Do you realize that sorenson is not the only codec that quicktime can use?
Personally, I've been using the open source vp3 codec for a lot of the videos I've encoded lately.
In my opinion, it beats the free version of sorenson at moderate bit rates, and as the source code is available, someone should be able to plug it into one of the Quicktime frameworks that run under [Free,Open,Net]BSD or Linux.
We already have proprietary Quicktime
If you mean proprietary as in fully documented (you probably want to start in the API section) and open you'd be correct.

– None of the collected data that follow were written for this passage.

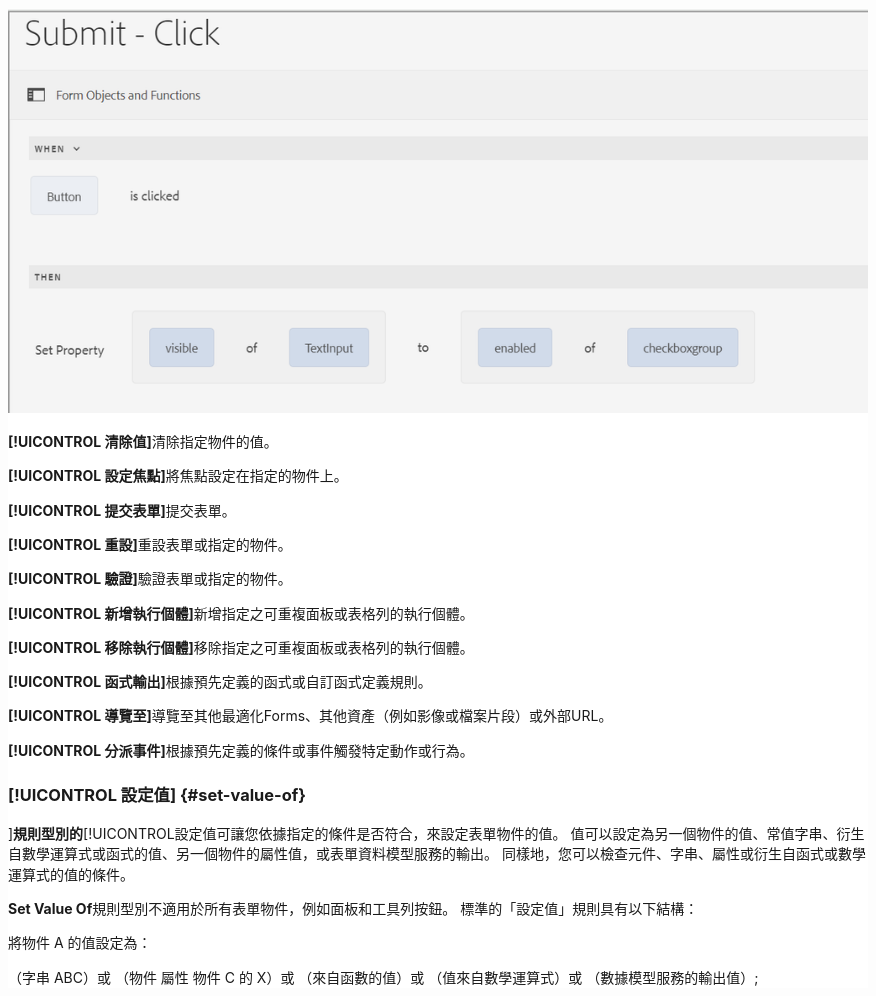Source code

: ![物件屬性](assets/object_property_set_property_new.png)

**[!UICONTROL 清除值]**&#x200B;清除指定物件的值。

**[!UICONTROL 設定焦點]**&#x200B;將焦點設定在指定的物件上。

**[!UICONTROL 提交表單]**&#x200B;提交表單。

**[!UICONTROL 重設]**&#x200B;重設表單或指定的物件。

**[!UICONTROL 驗證]**&#x200B;驗證表單或指定的物件。

**[!UICONTROL 新增執行個體]**&#x200B;新增指定之可重複面板或表格列的執行個體。

**[!UICONTROL 移除執行個體]**&#x200B;移除指定之可重複面板或表格列的執行個體。

**[!UICONTROL 函式輸出]**&#x200B;根據預先定義的函式或自訂函式定義規則。

**[!UICONTROL 導覽至]**&#x200B;導覽至其他最適化Forms、其他資產（例如影像或檔案片段）或外部URL。

**[!UICONTROL 分派事件]**&#x200B;根據預先定義的條件或事件觸發特定動作或行為。


### [!UICONTROL 設定值] {#set-value-of}

]**規則型別的**[!UICONTROL &#x200B;設定值可讓您依據指定的條件是否符合，來設定表單物件的值。 值可以設定為另一個物件的值、常值字串、衍生自數學運算式或函式的值、另一個物件的屬性值，或表單資料模型服務的輸出。 同樣地，您可以檢查元件、字串、屬性或衍生自函式或數學運算式的值的條件。

**Set Value Of**&#x200B;規則型別不適用於所有表單物件，例如面板和工具列按鈕。 標準的「設定值」規則具有以下結構：

將物件 A 的值設定為：

（字串 ABC）或
（物件 屬性 物件 C 的 X）或
（來自函數的值）或
（值來自數學運算式）或
（數據模型服務的輸出值）;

In fact, there are several projects started that will play Quicktime movies fine under Linux.*
Perhaps you meant the proprietary and closed Sorenson codec?
*Of course, they won't be able to play the ones that use the Sorenson codec, which is the most popular codec to use with Quicktime
All editorial writers ever do is come down from the hill after the battle is over and shoot the wounded.
Just a few points:
1) MPEG-4 is a compression standard just like MPEG-1 and MPEG-2, not a specific CODEC (implementation), so the DivX implementation is just as much MPEG-4 as are Microsoft's, Phillip's or Apple's. It's meaningless to say "it's similar to MPEG-4 but is a completely new CODEC".
2) The MPEG-4 patents cover the algorithms not the implementation (in fact the source of a reference implementation is available for free, and was the basis for the rewritten DivX implementation). There's no way around the MPEG-4 licencing - MPEG LA could one day choose to shut down the open source MPEG-4 implementations (or DivX for that matter, if they don't abide by the licencing requirements).
3) The original poster referred to "Quicktime, MPEG, AVI and DivX" as if they are comparable, but these are all different things:
- Quicktime is a file/stream container format that can use any CODEC. The most common CODEC used with Quicktime is Sorenson, but it can also use others such as MPEG-4 being discussed here, or the open source VP3.
- MPEG is a collection of standards which define two different container formats (MPEG-1/2 and MPEG-4 = Quicktime), plus the associated video and audio compresion standards (MPEG-1/2/4 video, MPEG-1/2 layer 3 audio - aka MP3, MPEG-2 AAC audio, etc).
- AVI is a non-streamable container format that like Quicktime can use any CODEC. Common CODECs used with AVI include the original ones like Cinepak, Intel Indeo, Motion JPEG, and the newer ones like Microsoft's MPEG-4 v3 (aka DivX 3) and DivX's MPEG-4 (aka DivX 4).
- DivX is nothing more than an MPEG-4 CODEC for the AVI container format, despite the marketing wizards at DivX Networks success in getting people to think of it as something else.